Molecular structure mining

Date: 12 June 2018

Venue: Campus Middelheim, G0.10 - Middelheimlaan 1 - 2020 Antwerpen (route: UAntwerpen, Campus Middelheim)

Time: 4:00 PM

Organization / co-organization: Department of Mathematics & Computer Science

PhD candidate: Aida Mrzic

Principal investigator: Kris Laukens & Bart Goethals

Short description: PhD defence Aida Mrzic - Faculty of Science, Department of Mathematics and Computer Science


Metabolites are small biomolecules and the discipline that studies them is called metabolomics. Despite the increasing importance of metabolomics approaches, with highly relevant applications in drug and biomarker discovery, the structural elucidation of metabolites remains a challenge. The traditional way to identify an observed metabolite is through mass spectrometry, an advanced analytical technique that results in collection of unknown mass spectra to which molecular structures need to be assigned.

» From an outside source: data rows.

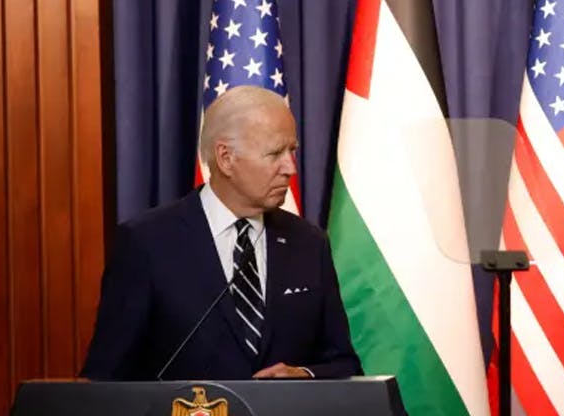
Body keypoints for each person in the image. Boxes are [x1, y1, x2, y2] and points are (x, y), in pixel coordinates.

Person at [82, 85, 361, 380]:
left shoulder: (309, 244)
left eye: (292, 151)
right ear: (226, 158)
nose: (290, 167)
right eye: (275, 153)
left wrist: (304, 375)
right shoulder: (146, 243)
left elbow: (344, 365)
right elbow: (106, 377)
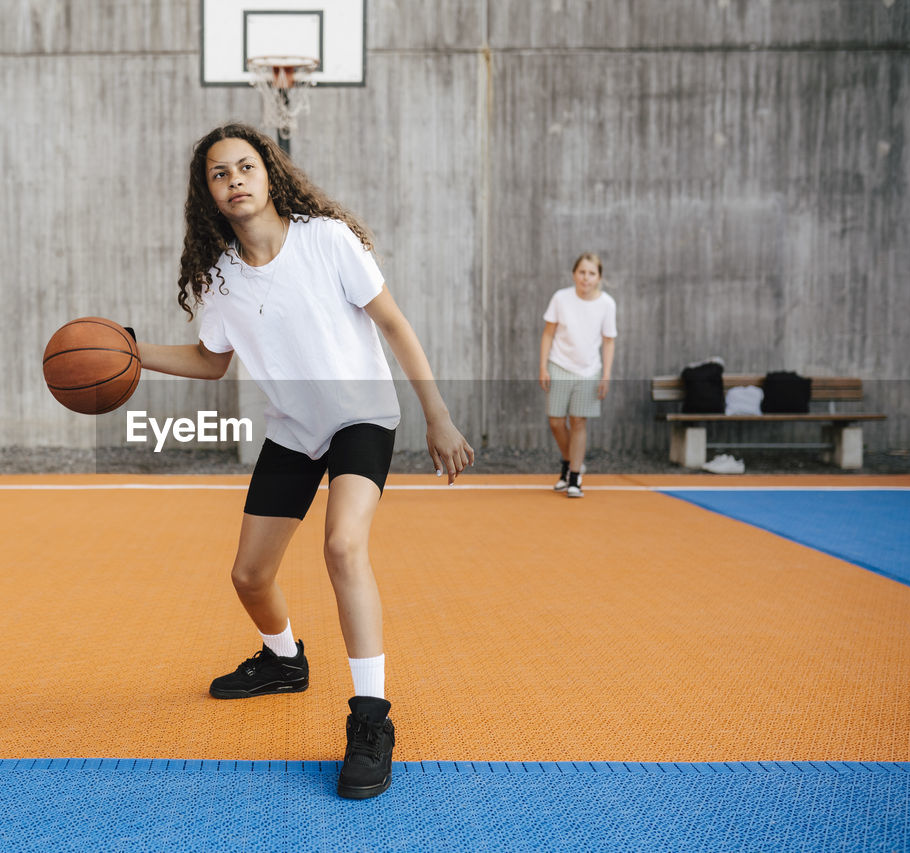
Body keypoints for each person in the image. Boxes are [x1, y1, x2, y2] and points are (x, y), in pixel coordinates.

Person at [134, 123, 473, 800]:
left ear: (270, 172)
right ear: (207, 194)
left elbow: (394, 324)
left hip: (361, 414)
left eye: (245, 166)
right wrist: (132, 352)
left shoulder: (326, 240)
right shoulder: (219, 277)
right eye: (219, 174)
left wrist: (437, 413)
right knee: (249, 575)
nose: (235, 180)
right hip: (294, 427)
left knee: (343, 546)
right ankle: (286, 660)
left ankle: (371, 719)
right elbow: (210, 359)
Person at [539, 253, 617, 498]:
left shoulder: (607, 304)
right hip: (560, 365)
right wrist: (543, 366)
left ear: (599, 277)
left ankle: (574, 477)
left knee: (579, 422)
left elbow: (608, 341)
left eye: (591, 273)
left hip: (588, 371)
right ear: (574, 274)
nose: (586, 277)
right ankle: (569, 460)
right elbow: (548, 333)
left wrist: (605, 375)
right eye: (582, 272)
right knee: (555, 421)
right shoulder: (560, 298)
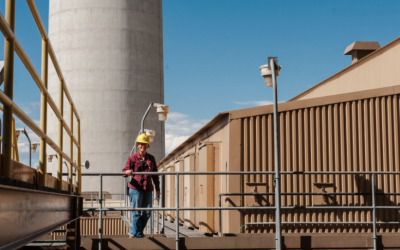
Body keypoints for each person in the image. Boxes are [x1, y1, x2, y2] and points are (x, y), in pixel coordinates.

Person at [122, 133, 160, 238]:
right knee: (137, 213)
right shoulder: (132, 158)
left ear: (148, 146)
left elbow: (155, 175)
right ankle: (138, 234)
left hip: (147, 189)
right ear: (138, 145)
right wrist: (128, 171)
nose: (143, 146)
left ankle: (132, 232)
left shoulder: (151, 159)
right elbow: (124, 171)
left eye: (145, 144)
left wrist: (158, 190)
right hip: (135, 189)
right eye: (141, 144)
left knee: (148, 212)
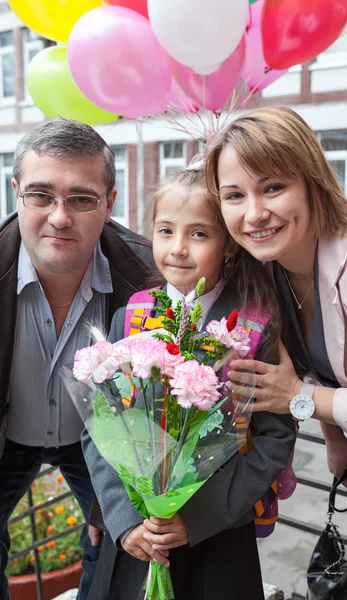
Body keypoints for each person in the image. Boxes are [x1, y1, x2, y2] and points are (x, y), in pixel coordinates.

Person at [203, 106, 347, 600]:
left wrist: (301, 400)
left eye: (272, 188)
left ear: (312, 180)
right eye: (234, 195)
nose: (253, 214)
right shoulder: (266, 270)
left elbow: (306, 389)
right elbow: (321, 367)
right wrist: (334, 437)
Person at [83, 167, 296, 600]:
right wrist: (124, 520)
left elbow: (274, 439)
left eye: (199, 234)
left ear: (229, 247)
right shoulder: (132, 317)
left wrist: (198, 517)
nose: (178, 249)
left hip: (217, 532)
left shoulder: (254, 328)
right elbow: (98, 429)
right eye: (165, 230)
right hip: (141, 534)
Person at [0, 118, 153, 600]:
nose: (60, 217)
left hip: (101, 444)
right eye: (41, 195)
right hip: (7, 438)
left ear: (109, 203)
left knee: (123, 544)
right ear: (16, 192)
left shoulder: (148, 279)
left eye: (81, 199)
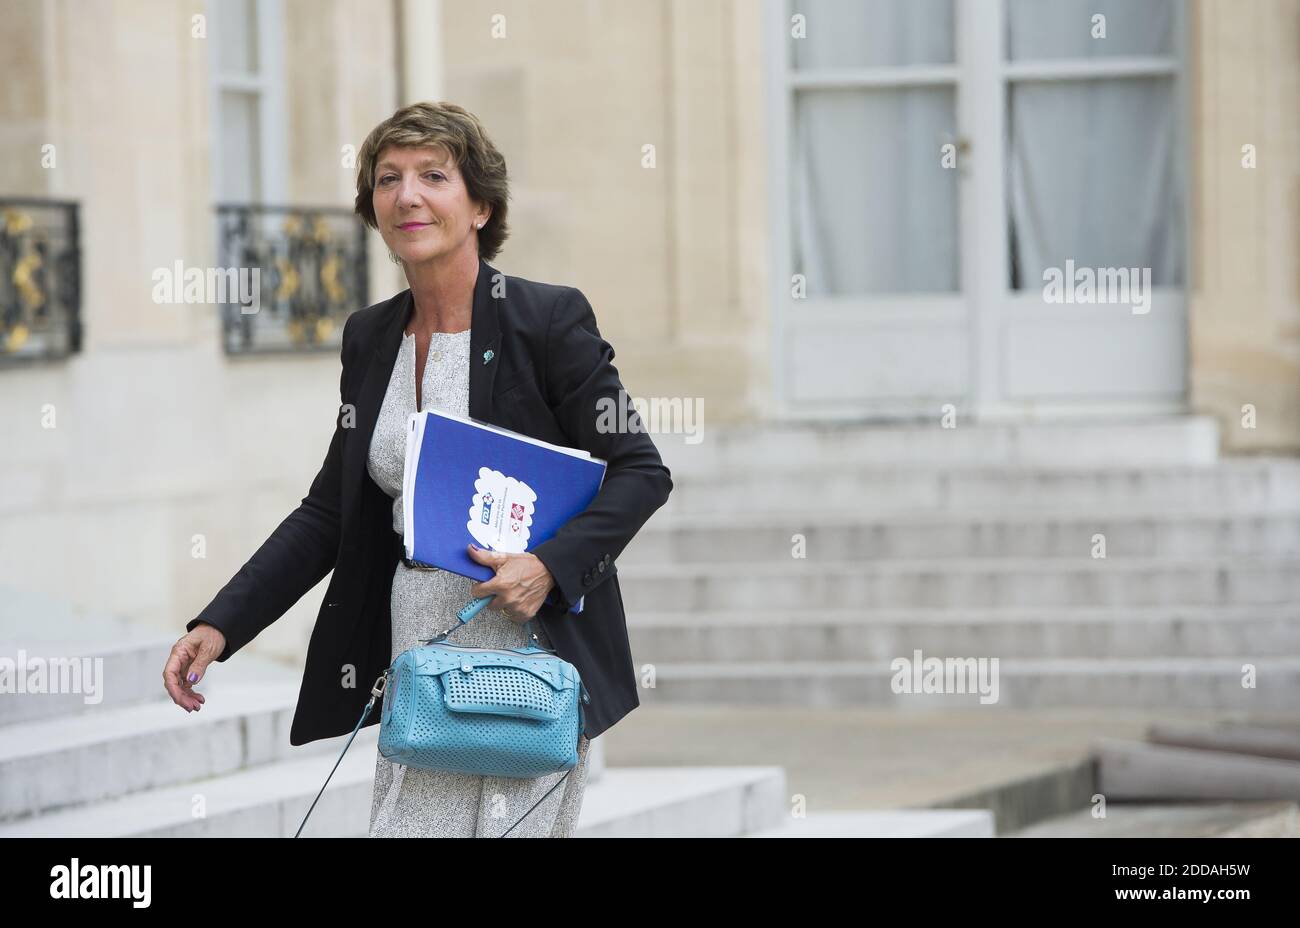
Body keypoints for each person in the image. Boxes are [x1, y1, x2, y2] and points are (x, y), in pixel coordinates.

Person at [161, 100, 673, 837]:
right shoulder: (370, 337)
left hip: (527, 640)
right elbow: (331, 511)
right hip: (418, 645)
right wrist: (221, 623)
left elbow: (640, 471)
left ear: (479, 207)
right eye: (388, 178)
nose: (408, 195)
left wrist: (550, 567)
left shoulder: (547, 321)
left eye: (434, 175)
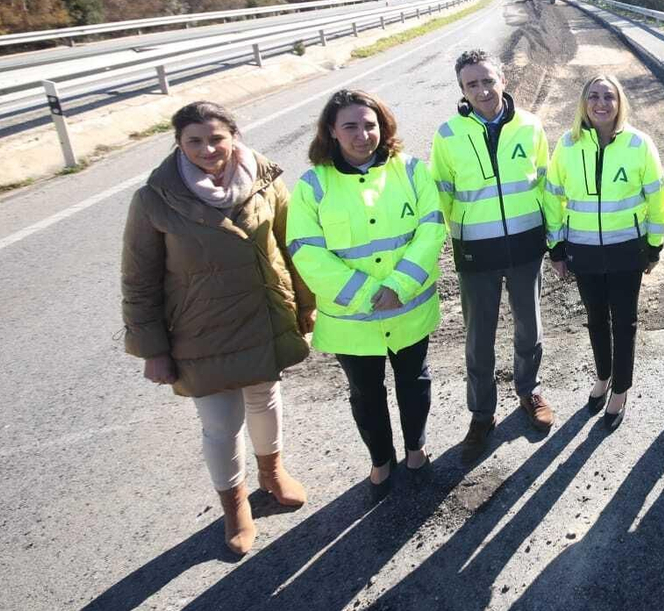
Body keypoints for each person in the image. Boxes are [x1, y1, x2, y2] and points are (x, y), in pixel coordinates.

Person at [121, 101, 312, 555]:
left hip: (263, 315)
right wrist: (153, 349)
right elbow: (138, 278)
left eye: (216, 138)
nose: (208, 149)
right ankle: (235, 507)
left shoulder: (266, 181)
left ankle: (272, 472)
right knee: (220, 422)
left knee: (265, 398)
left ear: (234, 136)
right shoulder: (154, 199)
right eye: (195, 141)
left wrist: (307, 304)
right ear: (179, 144)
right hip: (199, 330)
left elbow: (293, 245)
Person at [287, 90, 446, 499]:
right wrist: (367, 294)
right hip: (352, 322)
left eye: (370, 125)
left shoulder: (410, 170)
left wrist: (399, 286)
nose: (362, 135)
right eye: (351, 127)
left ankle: (416, 448)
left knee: (415, 381)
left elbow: (431, 228)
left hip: (407, 309)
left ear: (384, 126)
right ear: (331, 132)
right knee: (365, 393)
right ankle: (380, 459)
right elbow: (306, 250)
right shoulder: (313, 185)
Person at [433, 48, 555, 463]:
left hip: (525, 245)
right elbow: (442, 195)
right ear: (462, 89)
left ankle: (529, 390)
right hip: (476, 252)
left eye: (488, 80)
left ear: (503, 78)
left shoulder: (530, 126)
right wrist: (458, 239)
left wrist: (552, 237)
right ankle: (482, 412)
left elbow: (546, 185)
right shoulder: (448, 135)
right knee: (478, 337)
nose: (482, 90)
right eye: (472, 84)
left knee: (529, 326)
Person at [544, 74, 664, 429]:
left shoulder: (639, 144)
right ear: (583, 102)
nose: (601, 103)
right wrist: (556, 247)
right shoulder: (567, 145)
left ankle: (621, 389)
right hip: (582, 250)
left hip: (626, 250)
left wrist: (654, 246)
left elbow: (658, 200)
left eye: (608, 97)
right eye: (594, 96)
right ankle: (603, 376)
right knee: (596, 318)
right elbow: (553, 197)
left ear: (619, 103)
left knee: (625, 322)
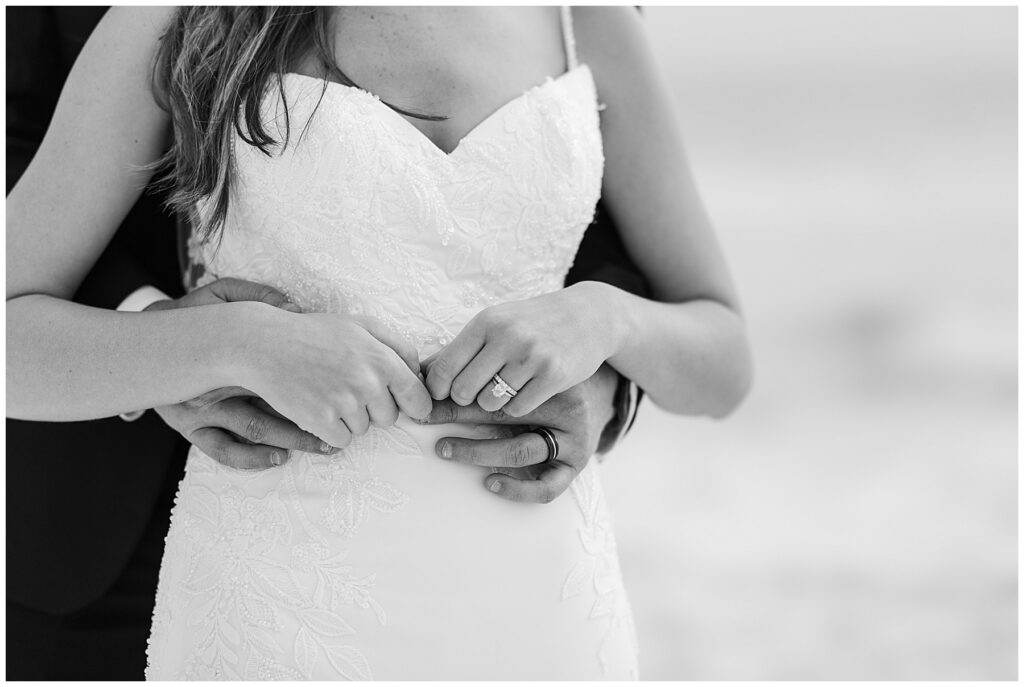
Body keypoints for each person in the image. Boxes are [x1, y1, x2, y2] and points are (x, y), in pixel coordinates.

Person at [7, 5, 751, 680]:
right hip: (279, 601)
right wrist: (227, 341)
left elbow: (725, 362)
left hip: (540, 602)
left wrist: (603, 318)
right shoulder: (182, 16)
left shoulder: (585, 18)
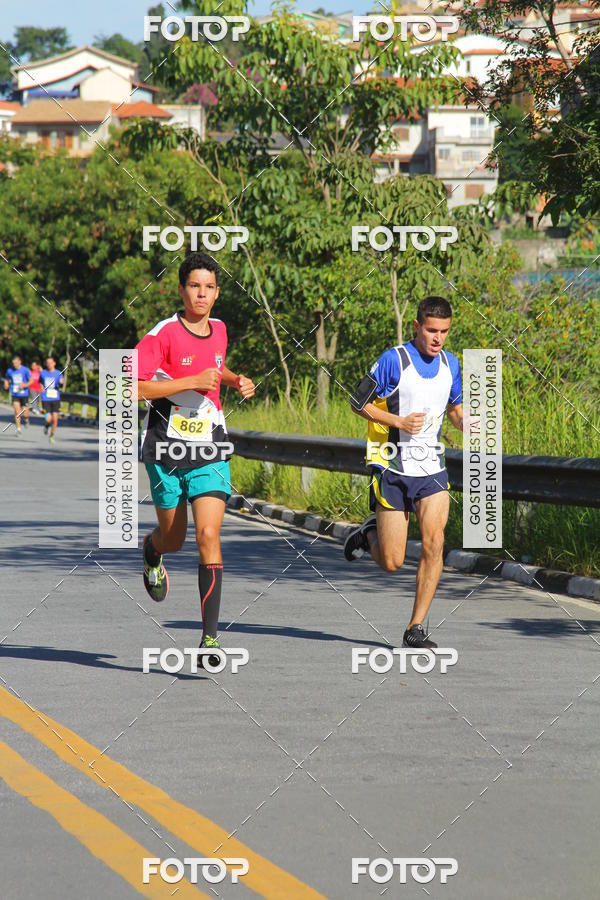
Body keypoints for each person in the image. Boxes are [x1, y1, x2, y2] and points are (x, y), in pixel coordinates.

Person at [136, 251, 255, 665]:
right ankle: (152, 552)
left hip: (209, 447)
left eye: (208, 288)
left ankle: (209, 639)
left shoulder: (219, 330)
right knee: (175, 539)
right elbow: (135, 387)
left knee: (208, 536)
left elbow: (215, 366)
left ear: (217, 292)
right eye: (194, 286)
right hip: (165, 448)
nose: (201, 294)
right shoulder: (162, 334)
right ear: (181, 289)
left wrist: (234, 378)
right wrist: (190, 381)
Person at [344, 296, 463, 649]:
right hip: (394, 467)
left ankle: (416, 627)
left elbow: (455, 409)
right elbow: (357, 402)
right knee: (393, 561)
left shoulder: (450, 364)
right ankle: (368, 535)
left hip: (432, 470)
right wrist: (397, 421)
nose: (437, 338)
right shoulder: (394, 361)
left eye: (444, 331)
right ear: (417, 326)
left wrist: (467, 421)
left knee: (435, 542)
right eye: (431, 330)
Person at [38, 357, 64, 443]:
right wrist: (41, 388)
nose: (49, 364)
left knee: (55, 419)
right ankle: (47, 425)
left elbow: (61, 381)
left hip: (55, 398)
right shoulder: (43, 373)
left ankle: (52, 435)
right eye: (47, 363)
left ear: (54, 363)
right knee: (49, 419)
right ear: (46, 364)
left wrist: (61, 382)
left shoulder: (58, 373)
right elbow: (40, 382)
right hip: (46, 398)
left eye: (50, 363)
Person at [4, 355, 31, 434]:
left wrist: (25, 385)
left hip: (24, 393)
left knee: (25, 411)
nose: (14, 365)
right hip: (15, 393)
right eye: (13, 363)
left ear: (20, 362)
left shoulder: (25, 370)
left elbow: (31, 380)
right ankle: (18, 428)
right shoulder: (10, 370)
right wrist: (6, 384)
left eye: (15, 363)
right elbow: (7, 379)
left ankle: (26, 419)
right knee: (17, 411)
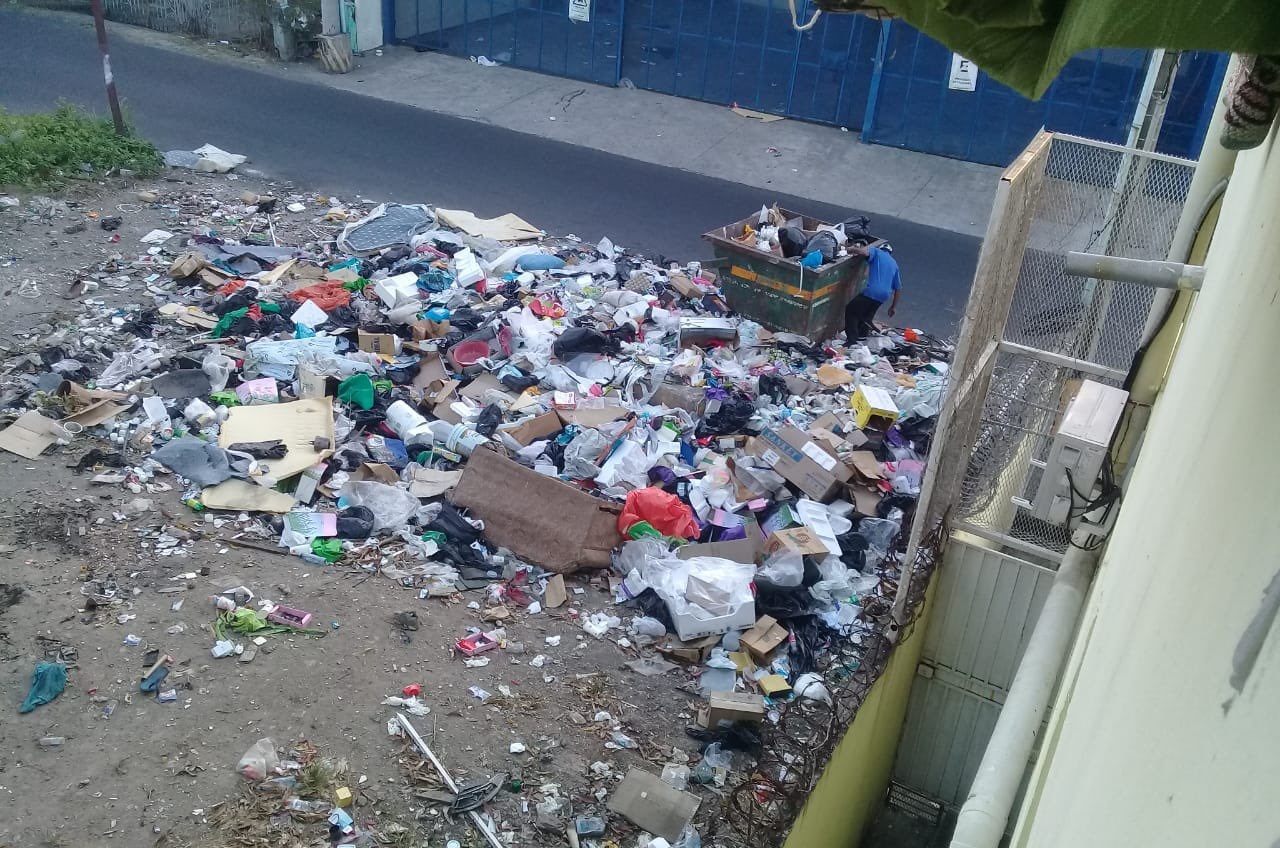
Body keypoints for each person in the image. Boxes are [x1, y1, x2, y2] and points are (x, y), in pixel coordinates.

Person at [845, 243, 901, 343]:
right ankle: (862, 337)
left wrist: (850, 249)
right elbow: (898, 288)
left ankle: (852, 341)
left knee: (851, 310)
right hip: (883, 296)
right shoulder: (894, 264)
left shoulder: (876, 251)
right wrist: (893, 307)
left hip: (872, 291)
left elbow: (863, 252)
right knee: (866, 317)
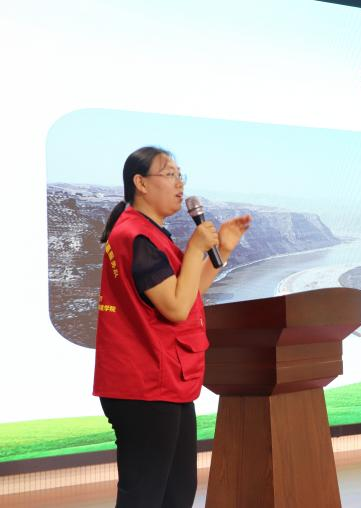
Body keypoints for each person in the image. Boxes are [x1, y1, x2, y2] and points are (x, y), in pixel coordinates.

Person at [93, 146, 251, 507]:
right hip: (143, 385)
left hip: (163, 383)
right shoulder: (135, 236)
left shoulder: (151, 233)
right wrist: (195, 249)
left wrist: (223, 252)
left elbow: (188, 294)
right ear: (140, 183)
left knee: (176, 494)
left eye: (181, 176)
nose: (180, 184)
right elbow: (177, 309)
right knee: (145, 496)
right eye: (169, 174)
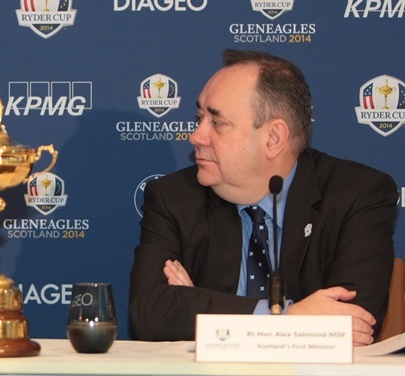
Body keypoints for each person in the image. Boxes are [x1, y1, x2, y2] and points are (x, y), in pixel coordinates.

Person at [129, 49, 397, 346]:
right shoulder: (173, 197)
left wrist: (201, 309)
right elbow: (150, 312)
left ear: (273, 138)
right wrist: (287, 318)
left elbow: (353, 324)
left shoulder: (357, 194)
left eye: (216, 123)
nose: (195, 136)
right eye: (199, 118)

The most common ways to do this is through searching in spectral libraries and molecular structural databases.

Both approaches have a common limitation: they can only identify molecules that are present in the used database and therefore only a somewhat limited number of known unknowns can be effectively identified in this manner. Therefore, the identification of compounds that have not been previously seen remains challenging. Since similar metabolites should result in similar mass spectra, it is logical to presume that metabolites containing the same substructures should have partially overlapping spectral properties.

In this thesis, we have explored this idea with the aim of improving the partial identification of unknown unknowns, i.e. metabolites not present in any of the existing molecular databases. We delved into the relationships between the spectral data and molecular substructures, mostly using pattern mining and pattern mining-inspired techniques. We developed several methods that can provide a (partial) identification of unknown unknowns based on fragmentation data as well as the method capable of finding correct substructure relationships for the drug-protein interactions.